-- TASK SET --
a. Reproduce everything in the absentee ballot deadline passage from "This will delay" down to "of the year.".
b. Answer these questions using the absentee ballot deadline passage, and mark each answer with the same numeral as its question.
(i) For many years, how many days before an election was the first day to legally request a mailed ballot?
(ii) As of January 1, 2018, how many days before an election is the first day to request a ballot?
(iii) On what date does the writer say every Iowa City lease turns over?
c. Write the next part of the absentee ballot deadline passage, continuing from its last sentence.

━━━━━ SOURCE EXTRACT

Military and overseas voters are covered by the federal Uniformed and Overseas Citizens Absentee Voting Act (UOCAVA), so these restrictions don’t apply to them.

For many years, the first day to legally request a mailed ballot was 70 days before an election – late August in general elections. Beginning in 2004, the first day deadline was completely eliminated. I’ve been sitting on two requests for this fall’s school election for over a year, and we also have some for next June's primary.

We started to have problems because of this change right away in 2004. Campaigns were passing out requests at the January caucuses and knocking doors way too early. Many voters moved before the ballots were mailed in late September, which led to a lot of undeliverable mail and a lot of challenged ballots.

So, as the guy who personally removed all the absentee request forms from the Johnson County caucus packets, I’m not shedding any tears that as of January 1, 2018, the first day to request a ballot is 120 days before an election (early July in general elections). In fact, I would have liked August 1, the day every Iowa City lease turns over.


Also the best time for curb shopping.

This will delay door knocking for requests, and eliminate passing forms out at the caucuses, but it also eliminates the accompanying problems. The only extra work is, I have to mail the too-early form back to the voter.

True, 120 days is a restriction. But it’s not a major restriction on the average voter, as most of those early-early requests are campaign generated. Very few regular people who can hand in a request ten months ahead will be unable to hand one in five months ahead. And the people who are the farthest away, the UOCAVA voters, can make their requests at the first of the year.

On the back end, however, the new deadline is significantly more restrictive. Before each big election I say "I can fix almost any problem with enough time." Now voters have less time, and so do I.

━━━━━━━━━━
━━━━━ RECORDED INFORMATION

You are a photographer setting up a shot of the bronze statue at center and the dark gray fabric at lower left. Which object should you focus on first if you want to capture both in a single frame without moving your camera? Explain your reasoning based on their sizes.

━━━━━━━━━━

-- RESULTS OF THE EXERCISE --
a.
This will delay door knocking for requests, and eliminate passing forms out at the caucuses, but it also eliminates the accompanying problems. The only extra work is, I have to mail the too-early form back to the voter.

True, 120 days is a restriction. But it’s not a major restriction on the average voter, as most of those early-early requests are campaign generated. Very few regular people who can hand in a request ten months ahead will be unable to hand one in five months ahead. And the people who are the farthest away, the UOCAVA voters, can make their requests at the first of the year.

b.
(i) 70 days
(ii) 120 days
(iii) August 1

c.
Prior to 2004 there was NO final request deadline. You could bring in a request for someone the day before an election and we had to mail a ballot anywhere in the world. I actually saw it WORK once in 1998; the husband of a shut-in spouse did all the legwork except getting the ballot to the voter which had to be done by the post office. Given changes in mail delivery it probably wouldn’t work now… but it’s no longer allowed.

Starting in 2004 the deadline was the Friday before an election. Difficult to get returned in time, but not impossible.

Under the new law the deadline pushes back a week to coincide with the pre-registration deadline: 10 days before a general election, 11 days before all others. Again, this takes effect January 1. 2018.


Last fall in Johnson County we had about 660 requests in the final week before the election. 480 of those were returned on time and counted. So at least that many people would have to at least act earlier. These people fell into all sorts of categories: people who were suddenly out of town, shut-ins who had been too optimistic about their health recovering, and yes, some procrastinators.

That's the recurring theme in the mindset of those who passed these laws: well, then, you should have just been more responsible.



As if a citizen trying to exercise a fundamental right that people have literally died for in my lifetime is being anything but "responsible."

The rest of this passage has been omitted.